In a single HTTP Request/Response transaction there are a total of six places that information can be stored. If you are designing a web service, which of the six you choose depends on the context, i.e. where and how your service is going to be used.

For an illustrative example, consider this elided request/response from the draft EchoAPI RFC. Here is the request:

POST /reilly HTTP/1.1
Content-Type: application/not-echo+xml

<?xml version="1.0" encoding='iso-8859-1'?>
<entry> 
    <title>My First Entry</title> 
    <subtitle>In which a newbie learns to blog...</subtitle> 
    <summary>A very boring entry...</summary> 
    ...
</entry>

And the response is:

HTTP/1.1 201 Created
Content-Type: application/not-echo+xml

<?xml version="1.0" encoding='iso-8859-1'?>
<entry> 
    <title>My First Entry</title> 
    <subtitle>In which a newbie learns to blog...</subtitle> 
    <summary>A very boring entry...</summary> 
 
    <link>http://example.org/reilly/2003/02/05#My_First_Entry</link>
    <id>urn:example.org:reilly:1</id>
    ...
</entry>

The six different locations to store information are:

  1. The request URI. Okay, this is the first line of the request and also contains the method, like GET or PUT, I'm lumping them together to simplify things.
  2. The request headers, in RFC 822 format, you might remember that I've talked about RFC 822 Headers before.
  3. The request message body.
  4. The response status code. This is the first line of the
  5. The response headers, again in RFC 822 format.
  6. The response message body.

That's a lot of choices. When designing a service it's not always clear where some components of a message should be placed. For example, if you are attaching to a service that requires authentication, do you encode the authentication information into the requesting URI, do you use one of the HTTP authentication mechanisms which puts the authentication in the request headers, or do you put a name and password into the message body being sent? You could also send custom HTTP headers with authentication information. None of the choices are inherently better than another. All of the choices have their pros and cons, and each are appropriate depending on the context.

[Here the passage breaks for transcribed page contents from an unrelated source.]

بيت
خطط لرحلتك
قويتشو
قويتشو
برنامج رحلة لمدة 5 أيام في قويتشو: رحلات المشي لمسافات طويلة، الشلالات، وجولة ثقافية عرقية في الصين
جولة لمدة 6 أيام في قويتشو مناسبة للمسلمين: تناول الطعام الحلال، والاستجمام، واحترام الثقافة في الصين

For example, Bulu, the code that runs this site, encodes the authentication information in the URI when doing Editable Comments. It's the least secure method, but the given the context, editing comments on a weblog, it's adequate. On the other hand, Bulu uses one of the HTTP Authentication mechanisms when creating or editing entries. That action requires more security than editing comments.

So where should you store your information? Beats me, but just keep in mind that as you design your service that you have six places to choose from.